Center for Rural Mental Health Studies
Health care is different in rural areas and urban areas. The same is true for mental health care.
The Center for Rural Mental Health Studies at the University of Minnesota Medical School, Duluth campus, seeks to better understand the factors that contribute to mental health and disorders in rural areas and the barriers to effective treatment. With that knowledge, we can generate better approaches to prevention, assessment, and treatment that fit in rural settings financially, culturally, and geographically.
Rather than simply creating an ‘urban’ care system in rural Minnesota, our goal is to create a system of mental health care that fits the rural setting.
Why this mission is important to rural families and clinics
More than 50 percent of visits made to family physicians are for health problems with significant social/behavioral components such as anxiety, depression, addictions, obesity, and pain. Incorporating mental and behavioral health approaches in the treatment of primary health problems results in better treatment success and, ultimately, reduces use of health care services.

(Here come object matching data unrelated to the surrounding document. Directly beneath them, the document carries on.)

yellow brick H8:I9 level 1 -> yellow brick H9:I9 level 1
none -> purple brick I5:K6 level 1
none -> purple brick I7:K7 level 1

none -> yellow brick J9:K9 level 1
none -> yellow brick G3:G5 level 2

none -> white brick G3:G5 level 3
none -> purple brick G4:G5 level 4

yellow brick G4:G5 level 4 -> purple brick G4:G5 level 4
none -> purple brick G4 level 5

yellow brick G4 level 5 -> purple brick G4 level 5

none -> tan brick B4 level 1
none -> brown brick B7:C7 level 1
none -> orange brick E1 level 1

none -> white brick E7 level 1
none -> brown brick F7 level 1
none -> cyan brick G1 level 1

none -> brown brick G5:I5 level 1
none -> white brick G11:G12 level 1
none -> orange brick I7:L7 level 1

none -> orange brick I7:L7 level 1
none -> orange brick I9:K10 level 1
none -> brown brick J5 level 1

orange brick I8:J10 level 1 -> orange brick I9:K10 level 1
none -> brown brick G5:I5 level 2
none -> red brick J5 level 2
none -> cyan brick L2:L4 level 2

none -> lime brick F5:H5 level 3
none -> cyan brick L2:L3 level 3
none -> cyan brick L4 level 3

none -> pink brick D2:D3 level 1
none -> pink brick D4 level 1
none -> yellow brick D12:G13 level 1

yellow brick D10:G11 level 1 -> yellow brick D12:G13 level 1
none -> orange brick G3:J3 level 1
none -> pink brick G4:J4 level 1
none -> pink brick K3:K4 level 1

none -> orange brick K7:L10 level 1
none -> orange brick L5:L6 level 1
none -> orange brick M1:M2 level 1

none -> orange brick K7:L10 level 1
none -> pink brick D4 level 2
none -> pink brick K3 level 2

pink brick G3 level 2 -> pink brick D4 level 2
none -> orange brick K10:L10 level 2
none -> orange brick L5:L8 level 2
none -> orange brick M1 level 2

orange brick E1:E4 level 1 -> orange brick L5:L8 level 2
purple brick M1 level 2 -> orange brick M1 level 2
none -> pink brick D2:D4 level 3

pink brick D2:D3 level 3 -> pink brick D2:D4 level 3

The rural setting presents unique challenges to providing quality mental health care.
- Mental health providers are in short supply
- Existing mental health clinics are located a considerable distance from residents
- Seeking care from a mental health provider may carry a greater stigma
- Financial barriers exist due to inadequacies in health insurance coverage and large numbers of rural residents with incomes below the poverty level
Our service to rural communities
Bringing mental health services to rural primary health care settings is one of our objectives. In 2003, the center began providing telemental health services in one rural primary medical care clinic in northern Minnesota. We now serve Minnesota communities in Appleton, Bigfork, Cook, Ely, Floodwood, Littlefork, Moose Lake, Mora, Nett Lake, Paynesville, and Vermillion.
Center projects have included:
- Outcome study involving the provision of mental health services provided via televideo
- Evaluation of five telehealth projects
- Evaluation of a maternal-mental health pilot project
- Involvement in a project evaluating the psychobiological mechanisms of stress and smoking relapse
- Interactive video delivery of mental health services in primary care clinics
These projects include partnerships with Carlton County Public Health and Human Services, the Human Development Center, the Minnesota Department of Human Services, the Northland Medical Clinic, and the Scenic Rivers Health Care Center.